Doth God exact day-labour, light denied?
'day-labour' is a reference to work performed during daylight hours. Since it was customary, and generally still is, to work during the day, Milton is asking whether God still demands of him to work, even though he is blind. God has blessed him with a particular talent (his ability to write), and he therefore wishes to know that, since he is so blessed, whether God still expects him to utilise this ability in spite of his disability.
Milton provides the answer in the following lines:
"God doth not need
Either man's work or his own gifts: who best
Bear his mild yoke, they serve him best.
In these lines, Milton expresses his unfailing belief in God's righteousness. God is not dependent on man, but man is reliant on Him. God does not expect man to do anything but 'bear his mild yoke'.
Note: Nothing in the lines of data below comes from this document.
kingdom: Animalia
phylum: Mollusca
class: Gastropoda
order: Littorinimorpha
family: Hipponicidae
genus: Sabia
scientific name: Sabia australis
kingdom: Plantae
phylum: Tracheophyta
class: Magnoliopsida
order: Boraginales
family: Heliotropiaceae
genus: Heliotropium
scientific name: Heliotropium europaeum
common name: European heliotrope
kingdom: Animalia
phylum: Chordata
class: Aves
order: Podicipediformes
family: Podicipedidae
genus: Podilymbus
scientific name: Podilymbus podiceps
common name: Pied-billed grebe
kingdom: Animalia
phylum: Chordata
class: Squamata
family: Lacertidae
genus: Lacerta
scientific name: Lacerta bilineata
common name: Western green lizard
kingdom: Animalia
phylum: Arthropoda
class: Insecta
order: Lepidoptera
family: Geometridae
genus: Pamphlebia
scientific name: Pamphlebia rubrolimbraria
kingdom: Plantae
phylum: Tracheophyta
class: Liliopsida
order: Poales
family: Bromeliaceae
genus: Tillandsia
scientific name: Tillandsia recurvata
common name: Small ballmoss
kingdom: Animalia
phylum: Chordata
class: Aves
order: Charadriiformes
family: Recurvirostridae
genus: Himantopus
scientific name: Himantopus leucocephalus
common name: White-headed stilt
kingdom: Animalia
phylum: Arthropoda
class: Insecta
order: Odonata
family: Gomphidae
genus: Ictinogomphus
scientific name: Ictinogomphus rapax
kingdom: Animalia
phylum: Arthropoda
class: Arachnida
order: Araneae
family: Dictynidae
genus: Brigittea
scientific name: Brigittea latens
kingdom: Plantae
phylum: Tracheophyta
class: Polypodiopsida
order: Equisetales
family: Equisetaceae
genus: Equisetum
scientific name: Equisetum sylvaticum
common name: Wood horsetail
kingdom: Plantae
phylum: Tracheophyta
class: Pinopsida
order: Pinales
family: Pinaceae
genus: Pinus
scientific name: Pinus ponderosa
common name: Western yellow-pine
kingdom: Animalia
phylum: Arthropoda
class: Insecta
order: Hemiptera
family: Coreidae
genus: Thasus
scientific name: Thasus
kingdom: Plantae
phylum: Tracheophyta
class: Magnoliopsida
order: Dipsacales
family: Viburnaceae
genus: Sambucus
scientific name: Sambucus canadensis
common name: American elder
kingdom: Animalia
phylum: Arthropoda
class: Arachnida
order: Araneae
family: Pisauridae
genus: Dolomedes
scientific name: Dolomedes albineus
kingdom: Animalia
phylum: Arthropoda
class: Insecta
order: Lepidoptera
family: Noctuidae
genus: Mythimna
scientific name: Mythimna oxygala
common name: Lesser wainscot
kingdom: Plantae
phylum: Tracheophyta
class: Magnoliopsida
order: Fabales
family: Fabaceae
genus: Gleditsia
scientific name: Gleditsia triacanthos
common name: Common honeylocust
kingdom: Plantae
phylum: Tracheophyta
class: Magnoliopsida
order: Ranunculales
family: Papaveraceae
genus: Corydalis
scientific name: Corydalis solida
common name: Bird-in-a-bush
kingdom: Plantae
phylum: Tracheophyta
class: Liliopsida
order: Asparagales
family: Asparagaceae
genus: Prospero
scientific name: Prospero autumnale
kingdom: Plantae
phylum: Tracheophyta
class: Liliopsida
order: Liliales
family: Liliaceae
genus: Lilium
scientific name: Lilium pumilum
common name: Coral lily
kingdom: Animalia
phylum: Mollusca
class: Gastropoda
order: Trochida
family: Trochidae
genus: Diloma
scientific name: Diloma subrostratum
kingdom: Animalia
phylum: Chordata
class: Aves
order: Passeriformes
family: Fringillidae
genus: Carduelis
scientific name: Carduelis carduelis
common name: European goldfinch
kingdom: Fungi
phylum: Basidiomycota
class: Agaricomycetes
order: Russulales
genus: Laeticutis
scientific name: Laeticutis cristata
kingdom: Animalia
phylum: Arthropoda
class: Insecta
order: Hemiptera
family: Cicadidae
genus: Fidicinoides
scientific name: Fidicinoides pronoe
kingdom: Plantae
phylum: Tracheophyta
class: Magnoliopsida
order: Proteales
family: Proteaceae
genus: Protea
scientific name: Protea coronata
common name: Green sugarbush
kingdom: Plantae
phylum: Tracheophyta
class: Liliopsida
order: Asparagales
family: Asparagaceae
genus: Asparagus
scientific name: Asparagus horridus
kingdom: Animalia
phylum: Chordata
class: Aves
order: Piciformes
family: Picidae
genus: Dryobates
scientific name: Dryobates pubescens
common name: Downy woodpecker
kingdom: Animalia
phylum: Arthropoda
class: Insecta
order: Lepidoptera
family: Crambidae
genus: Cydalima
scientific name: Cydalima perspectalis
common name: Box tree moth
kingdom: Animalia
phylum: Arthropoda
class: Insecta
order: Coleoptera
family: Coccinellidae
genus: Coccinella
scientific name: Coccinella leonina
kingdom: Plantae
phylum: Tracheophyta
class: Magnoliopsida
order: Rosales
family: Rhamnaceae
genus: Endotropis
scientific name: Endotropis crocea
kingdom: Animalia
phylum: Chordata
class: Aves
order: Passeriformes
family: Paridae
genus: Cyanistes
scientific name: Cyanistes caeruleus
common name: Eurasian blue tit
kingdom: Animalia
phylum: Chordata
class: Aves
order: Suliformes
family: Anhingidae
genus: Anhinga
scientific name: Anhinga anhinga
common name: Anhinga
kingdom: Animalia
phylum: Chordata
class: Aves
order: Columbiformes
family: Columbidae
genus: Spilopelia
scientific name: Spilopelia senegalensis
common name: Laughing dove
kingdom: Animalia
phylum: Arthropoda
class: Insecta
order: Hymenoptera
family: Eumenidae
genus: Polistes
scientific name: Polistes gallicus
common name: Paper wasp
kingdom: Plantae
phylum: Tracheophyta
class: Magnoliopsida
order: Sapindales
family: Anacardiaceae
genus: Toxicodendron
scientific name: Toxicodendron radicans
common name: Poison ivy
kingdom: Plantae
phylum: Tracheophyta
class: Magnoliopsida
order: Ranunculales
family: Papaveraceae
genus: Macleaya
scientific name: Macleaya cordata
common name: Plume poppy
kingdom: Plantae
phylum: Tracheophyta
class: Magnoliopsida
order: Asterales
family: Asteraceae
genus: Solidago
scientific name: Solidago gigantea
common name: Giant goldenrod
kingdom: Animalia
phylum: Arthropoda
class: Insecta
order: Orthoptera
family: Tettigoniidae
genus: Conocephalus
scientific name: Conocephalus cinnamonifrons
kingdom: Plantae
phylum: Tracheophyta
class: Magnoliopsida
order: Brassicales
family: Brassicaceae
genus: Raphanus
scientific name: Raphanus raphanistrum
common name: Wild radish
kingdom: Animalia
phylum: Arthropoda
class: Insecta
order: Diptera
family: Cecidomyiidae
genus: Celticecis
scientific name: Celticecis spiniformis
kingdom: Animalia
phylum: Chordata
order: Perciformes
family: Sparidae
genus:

'mild yoke' is a reference to the very slight burden that man has to bear. Serving God is not that great a task and therefore the burden - 'yoke' is not such a strain. The word 'yoke' is a reference to a wooden crossbar carried on the shoulders by a farmer or labourer or even a large farm animal. This is usually attached to a plough which is drawn through soil to cut into grooves in preparation for sowing.
God therefore does not expect man to bear too great a burden. It is more than enough, as Milton puts it,
They also serve who only stand and wait."
Milton earlier asserts God's kingly status and his great generosity, He is appeased by those of his servants who 'stand and wait'. In this instance, Milton is saying that God does not expect man to perform grandiose deeds to benefit from his kindness and receive redemption, but just as a soldier, who patiently stands guard, is performing as much of a duty as an active one, do those subjects who wait for God's grace and His Second Coming, perform a task. They bear a 'mild yoke' and need only wait for Him to benefit from His grace.